I believe fellow TAs are giving students answers and inflating their tutorial average, what should I do?

Is it possible that the other TAs, by having done the course before, have a better overview of the kind of questions asked in the exam (based on those of previous years), and therefore are better able to train students for those exams? That would explain the facts as well, without anybody consciously in the wrong (and it is always worth to explore such possibilities).

I can also understand that your professor is not actively doing anything about it as long as the difference is not too big. Some TAs are better than others, some groups are better than others, there is always noise and some differences between groups are to be expected. I was a TA for several math courses where we would grade weekly assignments of our own groups (that counted for 10% of the final grade, next to a 90% final exam). I would grade harsher than other TAs and my group's average of the homework would be lower than that of other groups. However, my group tended to do better at the final exam, I believe in part because they were pushed harder to make an effort. What I mean to say is that worse intermediate test results don't say everything.

Unless you have hard evidence that your fellow TAs are 'gaming the system' I would be hesitant to attach too much meaning to the present facts. If, besides this, their manners are unpleasant or the group atmosphere isn't right, the easiest solution would definitely be to avoid them by not TAing the same course next year.


Well, you could roll with the system and make sure the review does cover necessary material...

Also, can you change the course you TA for ? If not immediately, then for next time?


You say there are four professors teaching this class, have you tried reaching out to the other three?
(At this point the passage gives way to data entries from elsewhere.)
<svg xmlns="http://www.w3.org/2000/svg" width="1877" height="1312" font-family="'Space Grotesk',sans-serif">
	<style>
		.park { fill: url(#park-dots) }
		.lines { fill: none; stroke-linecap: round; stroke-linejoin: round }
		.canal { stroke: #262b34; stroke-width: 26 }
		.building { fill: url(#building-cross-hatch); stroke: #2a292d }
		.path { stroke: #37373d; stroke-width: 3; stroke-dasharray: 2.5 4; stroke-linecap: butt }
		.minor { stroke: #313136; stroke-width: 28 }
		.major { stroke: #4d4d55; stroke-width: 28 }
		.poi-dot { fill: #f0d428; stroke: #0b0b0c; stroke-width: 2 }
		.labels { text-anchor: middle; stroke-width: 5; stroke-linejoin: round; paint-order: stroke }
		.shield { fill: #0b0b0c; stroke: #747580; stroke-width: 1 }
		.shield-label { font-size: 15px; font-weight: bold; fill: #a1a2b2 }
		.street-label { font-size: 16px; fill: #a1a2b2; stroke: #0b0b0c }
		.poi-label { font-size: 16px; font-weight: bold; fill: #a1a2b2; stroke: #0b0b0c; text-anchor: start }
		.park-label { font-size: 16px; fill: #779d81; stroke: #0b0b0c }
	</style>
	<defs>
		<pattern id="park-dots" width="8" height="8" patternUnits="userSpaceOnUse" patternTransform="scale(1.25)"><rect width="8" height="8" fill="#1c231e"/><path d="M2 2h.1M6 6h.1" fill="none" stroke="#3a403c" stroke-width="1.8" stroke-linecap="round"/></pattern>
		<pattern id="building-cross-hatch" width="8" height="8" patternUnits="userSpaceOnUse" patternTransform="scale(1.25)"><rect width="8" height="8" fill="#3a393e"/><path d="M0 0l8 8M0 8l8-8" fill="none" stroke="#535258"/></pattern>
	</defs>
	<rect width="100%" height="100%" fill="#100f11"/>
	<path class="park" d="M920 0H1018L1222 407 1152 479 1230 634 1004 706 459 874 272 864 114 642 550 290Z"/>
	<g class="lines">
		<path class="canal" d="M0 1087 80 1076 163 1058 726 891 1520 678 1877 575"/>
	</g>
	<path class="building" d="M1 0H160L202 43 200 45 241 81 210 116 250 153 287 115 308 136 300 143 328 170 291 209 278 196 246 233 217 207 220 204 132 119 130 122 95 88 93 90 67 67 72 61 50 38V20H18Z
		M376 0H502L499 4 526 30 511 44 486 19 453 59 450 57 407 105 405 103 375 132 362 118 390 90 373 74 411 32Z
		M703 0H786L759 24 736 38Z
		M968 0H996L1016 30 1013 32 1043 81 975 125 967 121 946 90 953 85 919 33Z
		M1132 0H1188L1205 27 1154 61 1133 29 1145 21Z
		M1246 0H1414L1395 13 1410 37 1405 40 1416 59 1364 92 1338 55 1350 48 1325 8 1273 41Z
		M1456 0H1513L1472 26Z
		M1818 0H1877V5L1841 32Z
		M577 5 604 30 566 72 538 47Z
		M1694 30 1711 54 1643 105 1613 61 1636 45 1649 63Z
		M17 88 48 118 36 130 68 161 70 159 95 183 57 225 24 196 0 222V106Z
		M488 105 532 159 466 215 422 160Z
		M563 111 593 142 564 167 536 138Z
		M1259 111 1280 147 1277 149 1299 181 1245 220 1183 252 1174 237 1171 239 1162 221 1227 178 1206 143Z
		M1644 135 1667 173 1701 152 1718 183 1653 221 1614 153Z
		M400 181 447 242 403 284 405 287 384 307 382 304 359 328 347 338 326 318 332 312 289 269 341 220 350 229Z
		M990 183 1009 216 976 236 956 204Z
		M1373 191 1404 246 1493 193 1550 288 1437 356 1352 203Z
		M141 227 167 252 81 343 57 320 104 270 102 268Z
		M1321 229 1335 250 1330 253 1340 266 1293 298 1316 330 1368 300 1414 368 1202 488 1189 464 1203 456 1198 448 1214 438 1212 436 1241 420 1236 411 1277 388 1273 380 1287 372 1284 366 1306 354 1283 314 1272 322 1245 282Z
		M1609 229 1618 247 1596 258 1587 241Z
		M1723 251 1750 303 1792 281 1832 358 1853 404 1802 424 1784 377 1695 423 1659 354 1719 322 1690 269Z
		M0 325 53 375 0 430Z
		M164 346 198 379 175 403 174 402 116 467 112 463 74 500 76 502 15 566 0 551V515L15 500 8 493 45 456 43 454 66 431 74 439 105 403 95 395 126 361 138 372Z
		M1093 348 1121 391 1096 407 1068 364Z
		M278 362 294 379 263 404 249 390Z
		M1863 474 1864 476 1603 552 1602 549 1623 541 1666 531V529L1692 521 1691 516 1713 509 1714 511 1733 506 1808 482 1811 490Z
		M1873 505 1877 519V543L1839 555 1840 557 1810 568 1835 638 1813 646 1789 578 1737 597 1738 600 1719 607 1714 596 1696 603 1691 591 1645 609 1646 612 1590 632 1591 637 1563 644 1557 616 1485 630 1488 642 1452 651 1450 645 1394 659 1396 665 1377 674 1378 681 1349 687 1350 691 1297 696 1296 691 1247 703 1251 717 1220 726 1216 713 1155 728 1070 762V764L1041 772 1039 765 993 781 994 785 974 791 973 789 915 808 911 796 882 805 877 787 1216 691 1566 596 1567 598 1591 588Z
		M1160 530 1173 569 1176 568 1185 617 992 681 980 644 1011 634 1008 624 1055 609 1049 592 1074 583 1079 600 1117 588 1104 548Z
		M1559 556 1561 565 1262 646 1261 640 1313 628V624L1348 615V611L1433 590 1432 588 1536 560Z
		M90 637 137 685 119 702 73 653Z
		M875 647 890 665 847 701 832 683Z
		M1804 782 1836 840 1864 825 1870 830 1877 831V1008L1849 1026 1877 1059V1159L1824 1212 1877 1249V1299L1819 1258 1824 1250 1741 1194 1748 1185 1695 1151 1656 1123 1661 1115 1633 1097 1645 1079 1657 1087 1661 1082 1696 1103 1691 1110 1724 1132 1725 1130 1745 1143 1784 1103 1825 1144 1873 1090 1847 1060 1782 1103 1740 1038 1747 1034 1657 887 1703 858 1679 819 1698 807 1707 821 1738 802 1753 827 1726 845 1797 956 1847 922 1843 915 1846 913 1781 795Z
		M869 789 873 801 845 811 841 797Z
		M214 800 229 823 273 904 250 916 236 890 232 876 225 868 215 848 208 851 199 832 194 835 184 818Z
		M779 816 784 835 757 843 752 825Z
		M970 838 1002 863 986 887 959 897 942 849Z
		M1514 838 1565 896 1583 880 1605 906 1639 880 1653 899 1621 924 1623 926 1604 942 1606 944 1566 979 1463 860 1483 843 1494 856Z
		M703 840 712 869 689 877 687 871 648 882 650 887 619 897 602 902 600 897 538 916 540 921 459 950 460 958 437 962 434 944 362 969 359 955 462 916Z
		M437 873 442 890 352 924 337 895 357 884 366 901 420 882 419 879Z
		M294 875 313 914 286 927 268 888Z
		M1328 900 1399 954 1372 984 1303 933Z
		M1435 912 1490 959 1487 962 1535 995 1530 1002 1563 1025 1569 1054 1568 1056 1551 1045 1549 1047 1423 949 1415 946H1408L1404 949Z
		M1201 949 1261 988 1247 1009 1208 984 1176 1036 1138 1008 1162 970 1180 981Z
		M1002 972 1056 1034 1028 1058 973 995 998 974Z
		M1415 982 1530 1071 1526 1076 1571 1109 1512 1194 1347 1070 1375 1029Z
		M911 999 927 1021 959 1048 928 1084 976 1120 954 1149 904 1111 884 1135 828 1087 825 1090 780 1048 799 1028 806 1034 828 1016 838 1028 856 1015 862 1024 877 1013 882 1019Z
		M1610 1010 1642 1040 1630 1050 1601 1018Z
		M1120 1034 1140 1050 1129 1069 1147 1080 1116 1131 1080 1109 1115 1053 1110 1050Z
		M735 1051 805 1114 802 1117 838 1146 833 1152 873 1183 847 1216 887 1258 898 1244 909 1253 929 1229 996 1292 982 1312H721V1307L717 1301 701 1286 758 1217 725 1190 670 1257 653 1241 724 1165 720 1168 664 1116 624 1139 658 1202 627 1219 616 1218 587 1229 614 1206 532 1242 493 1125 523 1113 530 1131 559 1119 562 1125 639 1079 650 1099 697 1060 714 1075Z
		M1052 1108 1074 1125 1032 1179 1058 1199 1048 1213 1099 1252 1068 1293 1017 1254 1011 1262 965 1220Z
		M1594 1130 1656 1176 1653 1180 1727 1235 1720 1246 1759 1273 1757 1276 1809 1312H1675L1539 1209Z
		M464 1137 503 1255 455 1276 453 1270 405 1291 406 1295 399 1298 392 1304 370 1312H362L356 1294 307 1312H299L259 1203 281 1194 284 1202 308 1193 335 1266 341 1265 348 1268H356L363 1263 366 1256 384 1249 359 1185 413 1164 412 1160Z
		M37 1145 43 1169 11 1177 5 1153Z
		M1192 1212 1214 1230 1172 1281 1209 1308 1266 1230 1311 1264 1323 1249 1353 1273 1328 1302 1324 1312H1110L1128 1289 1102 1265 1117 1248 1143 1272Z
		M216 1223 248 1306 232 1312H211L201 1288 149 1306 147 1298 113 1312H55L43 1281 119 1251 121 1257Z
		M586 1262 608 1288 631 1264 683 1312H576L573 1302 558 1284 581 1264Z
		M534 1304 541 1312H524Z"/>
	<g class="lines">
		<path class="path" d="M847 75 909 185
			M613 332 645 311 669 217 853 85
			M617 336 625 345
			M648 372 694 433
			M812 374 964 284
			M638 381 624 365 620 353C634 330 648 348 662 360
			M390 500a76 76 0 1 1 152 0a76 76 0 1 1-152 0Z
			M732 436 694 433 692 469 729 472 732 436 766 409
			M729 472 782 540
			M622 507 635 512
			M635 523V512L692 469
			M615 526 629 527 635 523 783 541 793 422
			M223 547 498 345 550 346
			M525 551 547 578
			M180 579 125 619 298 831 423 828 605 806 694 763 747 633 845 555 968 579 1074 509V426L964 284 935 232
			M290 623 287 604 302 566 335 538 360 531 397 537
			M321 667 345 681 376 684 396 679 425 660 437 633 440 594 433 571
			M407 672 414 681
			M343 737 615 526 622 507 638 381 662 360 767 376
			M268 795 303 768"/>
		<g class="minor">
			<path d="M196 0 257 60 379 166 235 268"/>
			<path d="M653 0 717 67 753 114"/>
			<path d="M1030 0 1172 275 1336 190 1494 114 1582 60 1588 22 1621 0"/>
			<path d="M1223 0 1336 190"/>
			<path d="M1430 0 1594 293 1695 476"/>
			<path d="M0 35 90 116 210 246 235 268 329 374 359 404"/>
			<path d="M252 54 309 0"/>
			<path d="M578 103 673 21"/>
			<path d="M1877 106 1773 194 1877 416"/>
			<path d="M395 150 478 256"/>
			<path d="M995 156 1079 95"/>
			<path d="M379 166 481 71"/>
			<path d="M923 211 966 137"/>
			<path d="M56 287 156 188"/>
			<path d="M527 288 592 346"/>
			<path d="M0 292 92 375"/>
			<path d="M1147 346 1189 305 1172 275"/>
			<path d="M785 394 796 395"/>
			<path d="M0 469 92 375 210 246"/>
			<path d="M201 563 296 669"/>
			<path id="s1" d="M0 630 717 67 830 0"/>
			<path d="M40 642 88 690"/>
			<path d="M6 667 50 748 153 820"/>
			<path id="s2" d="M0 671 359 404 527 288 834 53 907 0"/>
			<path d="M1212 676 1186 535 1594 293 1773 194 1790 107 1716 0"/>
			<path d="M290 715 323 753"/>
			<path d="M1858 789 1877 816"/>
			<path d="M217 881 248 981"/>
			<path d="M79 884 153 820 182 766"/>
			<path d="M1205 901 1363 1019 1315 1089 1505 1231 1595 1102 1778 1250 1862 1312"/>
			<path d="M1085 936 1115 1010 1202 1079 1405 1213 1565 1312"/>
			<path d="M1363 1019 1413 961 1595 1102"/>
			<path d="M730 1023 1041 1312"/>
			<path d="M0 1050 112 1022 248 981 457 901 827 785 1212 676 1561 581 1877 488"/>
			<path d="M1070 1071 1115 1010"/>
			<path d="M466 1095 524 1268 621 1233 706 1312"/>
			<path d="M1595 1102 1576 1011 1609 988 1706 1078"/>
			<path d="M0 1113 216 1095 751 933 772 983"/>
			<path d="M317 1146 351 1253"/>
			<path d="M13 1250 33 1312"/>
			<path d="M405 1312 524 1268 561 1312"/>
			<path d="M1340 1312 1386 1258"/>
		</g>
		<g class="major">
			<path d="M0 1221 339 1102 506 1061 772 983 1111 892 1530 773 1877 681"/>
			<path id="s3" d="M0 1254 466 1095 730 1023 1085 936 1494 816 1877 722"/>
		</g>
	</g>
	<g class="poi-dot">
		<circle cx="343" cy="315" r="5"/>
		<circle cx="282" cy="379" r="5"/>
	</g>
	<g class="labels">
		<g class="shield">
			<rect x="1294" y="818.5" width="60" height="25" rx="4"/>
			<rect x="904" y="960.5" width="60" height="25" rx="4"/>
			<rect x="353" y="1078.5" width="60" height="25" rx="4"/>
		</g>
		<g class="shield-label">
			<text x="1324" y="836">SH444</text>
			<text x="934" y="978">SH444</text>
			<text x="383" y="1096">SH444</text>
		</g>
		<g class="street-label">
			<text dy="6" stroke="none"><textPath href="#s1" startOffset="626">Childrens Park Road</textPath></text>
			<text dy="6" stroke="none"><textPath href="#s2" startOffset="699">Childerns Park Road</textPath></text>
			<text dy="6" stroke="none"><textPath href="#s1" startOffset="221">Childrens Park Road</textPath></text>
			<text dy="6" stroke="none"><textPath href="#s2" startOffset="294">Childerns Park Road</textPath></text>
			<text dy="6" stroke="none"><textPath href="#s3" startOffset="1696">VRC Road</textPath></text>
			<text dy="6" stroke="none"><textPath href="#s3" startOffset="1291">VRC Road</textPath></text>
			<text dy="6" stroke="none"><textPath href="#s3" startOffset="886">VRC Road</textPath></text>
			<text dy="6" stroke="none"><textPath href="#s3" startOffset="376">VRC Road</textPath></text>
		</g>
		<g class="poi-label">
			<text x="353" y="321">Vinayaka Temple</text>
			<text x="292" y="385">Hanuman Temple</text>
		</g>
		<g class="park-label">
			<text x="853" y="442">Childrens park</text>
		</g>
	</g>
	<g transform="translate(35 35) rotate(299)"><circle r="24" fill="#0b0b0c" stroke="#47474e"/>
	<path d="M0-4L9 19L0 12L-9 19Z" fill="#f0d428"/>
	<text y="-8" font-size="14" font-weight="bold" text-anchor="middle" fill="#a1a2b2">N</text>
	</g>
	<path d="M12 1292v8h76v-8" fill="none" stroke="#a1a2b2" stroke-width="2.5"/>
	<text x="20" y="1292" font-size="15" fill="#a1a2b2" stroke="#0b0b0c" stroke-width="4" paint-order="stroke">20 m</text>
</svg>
At the end of the day - if the professor is aware of it and condoning it, then there's not much in the way of academic misconduct, but arguably a bad teaching methodology. If the tutors are acting against the policy set out by the professor and they don't care/aren't acting themselves, then there's little you can do about it I think. At the end of the day, you have done your due diligence and reported the matter to the professor.

If nothing happens and your tutorial groups suffer a significant grade disadvantage due to this, and the professor is still ignoring it, then perhaps a slightly underhanded way of handling it is casually mentioning this to your own tutorial groups. The students would undoubtedly be furious to hear that their poorer performance is due to other tutorial groups cheating!

A 'meta' remark. A lot of times issues like these are extremely difficult to prove and press forward, even if your fellow instructors are in the wrong. They often have implications outside the class, and often the party raising the issue (you) will simply be remembered as a 'troublemaker' (good luck trying to run a research project with graduate students/professors that you accused of academic dishonesty, let alone if they suffer disciplinary action). So there is the question of how much is this bothering you and how much you'd like to push it forward.